Descarga pontual ou continuada?
Aliás, nos seis pontos de tratamento de água no troço do rio Tejo entre Perais e Abrantes onde a IGAMAOT analisou amostras – que incluem ainda as ETAR urbanas de Vila Velha de Rodão, Abrantes e Mação - os inspectores concluíram que apenas o equipamento de Abrantes não cumpria com os valores de descarga permitidos pela tutela. Incumprimentos que o inspector-geral do Ambiente considerou que “não são significativos”.
“Apesar da ETAR de Abrantes não estar a cumprir, é tecnicamente muito improvável” que este incumprimento signifique o aumento da carga orgânica que no dia 24 de Janeiro produziu a mancha de espuma sobre o rio, disse. Nuno Banza nota ainda que, com base nos resultados divulgados pela Agência Portuguesa do Ambiente (APA) na semana passada, a carga poluente teve origem industrial, não urbana, com níveis de celulose cinco mil vezes acima do normal.
De notar que os resultados das análises da IGAMAOT são apenas “representativos da forma como as empresas operam em condições normais”. Nuno Banza não exclui, no entanto, a hipótese de ter sido uma descarga pontual a originar a mancha de espuma. E para perceber isso os inspectores terão que continuar as diligências, que já começaram a ser feitas no âmbito do inquérito que decorre no Ministério Público.
O que o inspector-geral do Ambiente não consegue ainda explicar é se a quantidade de efluentes emitidos para o rio está ou não dentro daquilo que é permitido. Nuno Banza admite que “podemos estar perante circunstâncias em que não só aquela como outras empresas possam estar a descarregar efluentes permitidos com licenças” que foram autorizadas “num contexto diferente do actual”, de seca e reduzido caudal do rio. O inspector-geral remete assim para revisão estas autorizações que tanto o primeiro-ministro como o presidente da APA admitiram vir a fazer.
O mistério das amostras desaparecidas
Tal como o PÚBLICO noticiou este domingo, uma série de “constrangimentos inusitados” impediram por três vezes que os inspectores recolhessem amostras junto à estação de tratamento da Celtejo, fazendo com que as amostras, que acabaram por ser recolhidas manualmente, fossem entregues no laboratório apenas na quarta-feira passada.

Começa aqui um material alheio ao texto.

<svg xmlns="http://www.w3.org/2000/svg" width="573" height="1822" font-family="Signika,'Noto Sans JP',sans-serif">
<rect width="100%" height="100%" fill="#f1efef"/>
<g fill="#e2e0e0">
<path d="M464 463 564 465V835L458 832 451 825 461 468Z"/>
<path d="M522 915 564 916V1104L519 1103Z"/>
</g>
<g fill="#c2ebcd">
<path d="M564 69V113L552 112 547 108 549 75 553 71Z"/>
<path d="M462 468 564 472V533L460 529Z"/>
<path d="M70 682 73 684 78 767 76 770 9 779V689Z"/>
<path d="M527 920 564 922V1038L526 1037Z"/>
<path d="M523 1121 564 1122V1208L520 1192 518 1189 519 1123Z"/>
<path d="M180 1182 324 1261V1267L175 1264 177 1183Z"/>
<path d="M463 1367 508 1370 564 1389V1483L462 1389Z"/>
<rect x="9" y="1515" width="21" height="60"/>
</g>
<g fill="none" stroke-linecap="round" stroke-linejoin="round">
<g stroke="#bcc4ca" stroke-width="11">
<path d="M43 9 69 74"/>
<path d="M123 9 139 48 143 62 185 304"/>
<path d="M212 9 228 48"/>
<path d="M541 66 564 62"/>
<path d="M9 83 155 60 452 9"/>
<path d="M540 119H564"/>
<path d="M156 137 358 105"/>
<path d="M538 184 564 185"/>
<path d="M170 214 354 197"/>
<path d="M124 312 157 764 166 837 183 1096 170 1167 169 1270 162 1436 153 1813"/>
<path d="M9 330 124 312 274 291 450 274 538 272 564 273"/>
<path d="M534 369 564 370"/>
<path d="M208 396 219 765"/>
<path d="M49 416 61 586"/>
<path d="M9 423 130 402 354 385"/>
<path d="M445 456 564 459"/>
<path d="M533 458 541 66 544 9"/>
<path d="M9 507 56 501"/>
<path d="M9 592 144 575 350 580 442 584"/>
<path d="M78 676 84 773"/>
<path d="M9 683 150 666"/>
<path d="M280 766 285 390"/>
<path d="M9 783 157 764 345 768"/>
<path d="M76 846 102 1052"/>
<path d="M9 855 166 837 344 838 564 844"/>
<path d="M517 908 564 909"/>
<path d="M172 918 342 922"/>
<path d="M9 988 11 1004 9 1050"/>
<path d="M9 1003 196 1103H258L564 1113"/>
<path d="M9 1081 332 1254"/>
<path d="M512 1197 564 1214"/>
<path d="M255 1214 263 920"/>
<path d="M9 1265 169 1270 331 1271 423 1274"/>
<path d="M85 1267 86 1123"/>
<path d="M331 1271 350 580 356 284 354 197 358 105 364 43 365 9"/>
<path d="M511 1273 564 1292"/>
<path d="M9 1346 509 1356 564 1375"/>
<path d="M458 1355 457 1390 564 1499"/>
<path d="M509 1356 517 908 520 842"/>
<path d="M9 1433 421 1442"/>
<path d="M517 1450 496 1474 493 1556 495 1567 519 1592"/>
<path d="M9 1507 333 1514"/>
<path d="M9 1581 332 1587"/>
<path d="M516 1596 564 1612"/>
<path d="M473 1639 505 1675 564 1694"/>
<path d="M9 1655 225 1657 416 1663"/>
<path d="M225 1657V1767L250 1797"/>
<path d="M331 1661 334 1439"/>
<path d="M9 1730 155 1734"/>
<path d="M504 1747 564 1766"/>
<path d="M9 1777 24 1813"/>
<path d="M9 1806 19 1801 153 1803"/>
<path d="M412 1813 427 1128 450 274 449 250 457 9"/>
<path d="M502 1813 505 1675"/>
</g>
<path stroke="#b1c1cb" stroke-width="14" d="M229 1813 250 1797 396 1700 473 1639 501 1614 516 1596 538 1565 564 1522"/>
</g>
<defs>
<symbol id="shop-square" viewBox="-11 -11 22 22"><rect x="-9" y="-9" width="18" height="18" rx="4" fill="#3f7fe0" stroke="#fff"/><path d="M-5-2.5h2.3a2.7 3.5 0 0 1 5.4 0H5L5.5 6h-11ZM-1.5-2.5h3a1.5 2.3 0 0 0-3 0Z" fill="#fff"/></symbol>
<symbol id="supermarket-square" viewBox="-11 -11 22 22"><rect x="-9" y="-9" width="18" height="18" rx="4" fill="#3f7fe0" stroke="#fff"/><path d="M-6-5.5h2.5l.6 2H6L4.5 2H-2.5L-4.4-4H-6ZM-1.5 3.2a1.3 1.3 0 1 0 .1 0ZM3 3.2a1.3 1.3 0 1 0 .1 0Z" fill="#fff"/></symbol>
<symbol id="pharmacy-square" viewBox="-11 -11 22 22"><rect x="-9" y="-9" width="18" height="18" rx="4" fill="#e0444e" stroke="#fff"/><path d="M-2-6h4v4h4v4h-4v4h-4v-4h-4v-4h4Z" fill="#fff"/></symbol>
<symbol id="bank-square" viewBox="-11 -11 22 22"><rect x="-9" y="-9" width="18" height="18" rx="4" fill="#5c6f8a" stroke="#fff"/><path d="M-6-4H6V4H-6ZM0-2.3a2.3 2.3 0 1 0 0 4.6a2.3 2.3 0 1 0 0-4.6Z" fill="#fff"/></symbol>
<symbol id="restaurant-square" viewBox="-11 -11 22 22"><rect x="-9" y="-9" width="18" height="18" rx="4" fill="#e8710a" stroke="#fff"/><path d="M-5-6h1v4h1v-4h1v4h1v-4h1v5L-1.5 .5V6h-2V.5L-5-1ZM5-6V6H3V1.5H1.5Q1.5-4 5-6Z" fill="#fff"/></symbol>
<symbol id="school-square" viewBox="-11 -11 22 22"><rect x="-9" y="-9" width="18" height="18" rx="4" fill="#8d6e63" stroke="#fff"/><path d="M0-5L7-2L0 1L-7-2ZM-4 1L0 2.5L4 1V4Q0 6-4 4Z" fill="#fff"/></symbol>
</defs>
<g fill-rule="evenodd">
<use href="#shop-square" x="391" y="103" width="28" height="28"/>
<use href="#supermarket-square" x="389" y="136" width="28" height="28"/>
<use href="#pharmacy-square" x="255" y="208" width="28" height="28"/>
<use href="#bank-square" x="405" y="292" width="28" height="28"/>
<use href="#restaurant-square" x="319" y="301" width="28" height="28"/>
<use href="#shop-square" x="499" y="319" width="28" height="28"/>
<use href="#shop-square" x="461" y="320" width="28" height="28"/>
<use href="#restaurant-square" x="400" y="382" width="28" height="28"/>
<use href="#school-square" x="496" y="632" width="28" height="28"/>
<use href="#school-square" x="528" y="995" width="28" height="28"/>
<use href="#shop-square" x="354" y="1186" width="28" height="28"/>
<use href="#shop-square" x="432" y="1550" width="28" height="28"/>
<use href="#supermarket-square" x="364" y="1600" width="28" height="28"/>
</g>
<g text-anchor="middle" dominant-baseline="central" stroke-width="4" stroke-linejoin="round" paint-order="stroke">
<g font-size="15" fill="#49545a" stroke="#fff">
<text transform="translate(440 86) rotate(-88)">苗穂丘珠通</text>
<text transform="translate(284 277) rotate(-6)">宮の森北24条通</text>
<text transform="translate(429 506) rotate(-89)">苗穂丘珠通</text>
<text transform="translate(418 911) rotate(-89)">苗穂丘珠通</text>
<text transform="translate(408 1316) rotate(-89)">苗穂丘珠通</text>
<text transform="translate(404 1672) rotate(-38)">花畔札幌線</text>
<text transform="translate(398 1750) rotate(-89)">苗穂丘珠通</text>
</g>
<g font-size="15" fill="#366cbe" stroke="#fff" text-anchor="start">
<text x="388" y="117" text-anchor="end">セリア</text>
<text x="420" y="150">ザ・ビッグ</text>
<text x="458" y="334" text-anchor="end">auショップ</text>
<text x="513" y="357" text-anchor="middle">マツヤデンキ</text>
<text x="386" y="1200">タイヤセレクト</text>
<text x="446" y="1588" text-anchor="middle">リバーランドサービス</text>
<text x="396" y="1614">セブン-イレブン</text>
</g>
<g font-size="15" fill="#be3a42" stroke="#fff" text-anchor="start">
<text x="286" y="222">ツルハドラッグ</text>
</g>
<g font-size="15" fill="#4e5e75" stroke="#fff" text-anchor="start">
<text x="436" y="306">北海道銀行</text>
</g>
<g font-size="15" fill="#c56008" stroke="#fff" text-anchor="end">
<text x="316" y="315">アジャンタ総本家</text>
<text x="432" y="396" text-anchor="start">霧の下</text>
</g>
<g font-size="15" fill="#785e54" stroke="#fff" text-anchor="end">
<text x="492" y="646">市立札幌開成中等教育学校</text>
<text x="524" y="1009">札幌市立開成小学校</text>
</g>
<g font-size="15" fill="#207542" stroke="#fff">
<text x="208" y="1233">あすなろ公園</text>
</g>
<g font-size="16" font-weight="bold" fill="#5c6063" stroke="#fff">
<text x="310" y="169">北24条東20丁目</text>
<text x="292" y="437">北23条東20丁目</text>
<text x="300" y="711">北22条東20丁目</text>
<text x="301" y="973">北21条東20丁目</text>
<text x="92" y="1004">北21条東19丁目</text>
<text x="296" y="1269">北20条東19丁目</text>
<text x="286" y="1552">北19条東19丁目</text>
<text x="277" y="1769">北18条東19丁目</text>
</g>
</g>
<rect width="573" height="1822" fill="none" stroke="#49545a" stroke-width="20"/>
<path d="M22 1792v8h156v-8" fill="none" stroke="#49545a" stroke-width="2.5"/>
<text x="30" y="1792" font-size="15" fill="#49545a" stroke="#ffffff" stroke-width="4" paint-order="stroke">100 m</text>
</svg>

“O colector não recolheu líquido por razões que desconhecemos”, confessou o inspector-geral. Por três vezes foi colocado um colector junto à tubagem da Celtejo que, hora a hora, durante 24 horas, devia recolher de forma automática as amostras. Um procedimento que já tinha sido feito com “milhares de amostras”, inclusive naquela ETARI, por “inspectores experientes” e com aquele mesmo equipamento. Porém, por três vezes, nestes tubos pouco mais havia do que espuma, em vez de água, o que “nunca tinha acontecido em mais lado nenhum”, diz Nuno Banza.
À terceira vez, o colector chegou mesmo a ser protegido por militares do Serviço de Protecção da Natureza e do Ambiente da GNR. Sem que a vigilância tenha surtido efeito, os três inspectores acabaram por fazer as recolhas manualmente, durante 24 horas. O Ministério Público está a investigar o que se passou.
O Ministério do Ambiente também chegou à frente para lembrar que está “não apenas a intensificar as acções de monitorização e de fiscalização das massas de água e das principais descargas de efluentes, mas também a promover um estudo do perfil da massa de água, naquele troço específico [entre as freguesias Perais e Belver] que se encontra a ser realizado pela Universidade Nova de Lisboa”.
O PÚBLICO tentou, sem sucesso, contactar a Celtejo, que sempre recusou ser responsável pela poluição visível no rio nas últimas semanas e que assegura cumprir a lei. A empresa já disse mesmo que, a continuarem em curso as actuais reduções à produção, a fábrica de Vila Velha de Ródão “é inviável”.